This weekend, Bellarmine University will host The Kentucky Honors Roundtable
The roundtable gathers twice a year to give students an opportunity to present their research and creative work while faculty members exchange ideas about best practices. Ten Kentucky universities are participating.
Trevor Stantliff, a senior biochemistry and molecular biology major from Louisville, is one of 16 Bellarmine students presenting their work at the event. We spoke to him about his research on lung cancer.
Bellarmine University: Why did you decide to research lung cancer?
Trevor Stantliff: So actually, my initial research interest was with drug discovery. I spent two years forming several novel molecules that were tested by others in the lab for their ability to stop cancer cell growth. We saw the some of the best
results of growth inhibition against lung cancer. Therefore, I moved forward with lung cancer as my "disease of choice."
BU: Can you summarize what you studied?
Stantliff: The focus of my thesis is looking at how a small molecule is causing lung cancer cell death.
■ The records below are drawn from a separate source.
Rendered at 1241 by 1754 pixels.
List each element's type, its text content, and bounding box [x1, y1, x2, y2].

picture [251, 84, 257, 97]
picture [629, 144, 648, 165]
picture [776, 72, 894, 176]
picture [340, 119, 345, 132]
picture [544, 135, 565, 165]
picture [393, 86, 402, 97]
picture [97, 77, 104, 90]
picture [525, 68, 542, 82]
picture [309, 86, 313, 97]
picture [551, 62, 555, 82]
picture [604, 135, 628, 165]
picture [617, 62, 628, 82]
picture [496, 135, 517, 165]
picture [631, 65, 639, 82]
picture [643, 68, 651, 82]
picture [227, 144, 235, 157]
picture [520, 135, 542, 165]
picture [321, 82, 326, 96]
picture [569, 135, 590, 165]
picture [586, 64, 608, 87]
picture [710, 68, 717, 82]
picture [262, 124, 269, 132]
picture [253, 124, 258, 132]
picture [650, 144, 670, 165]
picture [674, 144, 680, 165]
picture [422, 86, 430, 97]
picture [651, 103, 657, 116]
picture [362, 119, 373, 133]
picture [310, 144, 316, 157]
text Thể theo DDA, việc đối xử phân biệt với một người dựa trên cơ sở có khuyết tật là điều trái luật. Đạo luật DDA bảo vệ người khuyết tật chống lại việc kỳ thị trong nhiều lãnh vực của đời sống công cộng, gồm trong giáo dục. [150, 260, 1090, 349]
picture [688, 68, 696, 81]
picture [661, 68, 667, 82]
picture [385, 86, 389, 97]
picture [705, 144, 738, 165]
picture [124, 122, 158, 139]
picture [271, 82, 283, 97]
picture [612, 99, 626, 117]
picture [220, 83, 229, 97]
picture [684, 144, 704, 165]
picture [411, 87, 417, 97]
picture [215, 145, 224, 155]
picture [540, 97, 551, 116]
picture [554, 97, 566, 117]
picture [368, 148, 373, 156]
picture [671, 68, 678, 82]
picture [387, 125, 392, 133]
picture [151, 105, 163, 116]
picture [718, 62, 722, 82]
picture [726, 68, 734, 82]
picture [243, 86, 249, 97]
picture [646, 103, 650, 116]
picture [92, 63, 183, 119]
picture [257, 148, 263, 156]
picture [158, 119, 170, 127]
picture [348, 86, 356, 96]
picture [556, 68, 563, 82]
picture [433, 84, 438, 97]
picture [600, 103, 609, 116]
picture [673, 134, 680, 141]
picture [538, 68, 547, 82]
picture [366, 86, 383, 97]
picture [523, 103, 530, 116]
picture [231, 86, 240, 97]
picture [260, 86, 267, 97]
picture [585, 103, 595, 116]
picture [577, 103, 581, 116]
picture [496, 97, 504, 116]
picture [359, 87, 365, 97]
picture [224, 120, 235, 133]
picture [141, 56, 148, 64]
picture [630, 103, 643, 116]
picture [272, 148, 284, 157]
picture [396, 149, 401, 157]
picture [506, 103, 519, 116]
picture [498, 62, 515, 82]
We are looking at two options right now: is the drug causing the cell to self-destruct -- a process called Apoptosis -- or is the cell bursting
open -- a process called Necrosis? When we discover what type of cell death is occurring, we can look further into what specific proteins are interacting with the drug.
BU: What were the results from this study?
Stantliff: I am still in the midst of generating data so I can't say for sure what mechanism of action the cells are taking but here is what I have gathered so far:
1. The drug candidate is causing lung cancer cell death at low dosage.
2. When incubating the drug for a long duration, cells are destroyed to such an extent that there are only cellular remnants remaining.
3. Cells do not seem to be leaking lactate dehydrogenase when exposed to the drug. This is important because lactate dehydrogenase is what biochemists typically look for first when they look for necrosis.
I am currently delving deeper into the apoptosis pathway to see if the cell is killing itself when exposed to my drug.
BU: How are you going to use the results from this research in the future?
Stantliff: Once we see what type of cell death is occurring, additional structural modifications can be made to the drug to optimize cell death - further improving the therapeutic potential of the compound.
BU: What’s next for you?
Stantliff: I have been accepted and will be going to the University of Cincinnati College of Medicine to get my medical degree. I am also currently interested in continuing research in the field of infectious disease and vaccine development.
BU: Is this your first time presenting your research to a public setting?
Stantliff: This is not my first time presenting research in a public setting. I've had the opportunity to present research for two different research projects, one on breast cancer and cortisol, and the second on spinal muscular atrophy. This is,
however, my first time presenting on this specific research project.
BU: Are you nervous?
Yes, but in a good way. This presentation will be the pinnacle of my three years of undergraduate research on this project and it creates many emotions for me. Additionally, the Kentucky Honors Roundtable will prepare me for two conferences I have
later this year. My abstract has been accepted to present at the Southern Regional Honors Conference in Memphis and at the American Society for Biochemistry and Molecular Biology's national conference in Orlando.
by Daniel Spitza, intern in Bellarmine's Office of Marketing and Communication.
Research summary provided by Stantliff:
Investigations of the Mechanism of Action for Lung Cancer Cell Death by a 4-Trifluoromethoxy Substituted Chalcone Derivative, by Trevor Stantliff.
Chalcones are diphenyl compounds that serve as a natural precursor to flavanones in plants. Chalcones have been shown to have anticancer and antimicrobial activities. Chemoprevention activity of chalcones is of high interest in medicinal chemistry because
of the simple laboratory synthesis via aldol condensation. Previously this lab created and screened a library of synthetic chalcones against A549 lung adenocarcinoma cell line for antiproliferation properties. We identified a strong drug candidate
(4-tri-fluoromethoxy substituted chalcone) for A549 growth inhibition. However, the cause of inhibition by the substituted chalcone remains to be identified. I began to explore the mechanism of action of this drug by looking at physical characteristics
of cell death with microscopy. Then, I conducted viability and cytotoxic assays such as MTS and Trypan blue for cell death quantification. Western Blots were run to identify dose dependency on the specific apoptotic proteins PARP and Caspase-3. Lactate
Dehydrogenase Assay was used to quantify necrotic activity of the chalcone derivative. In this thesis, I present the results of the investigation into the apoptotic and necrotic cell death of lung cancer A549 cells by a chalcone derivative.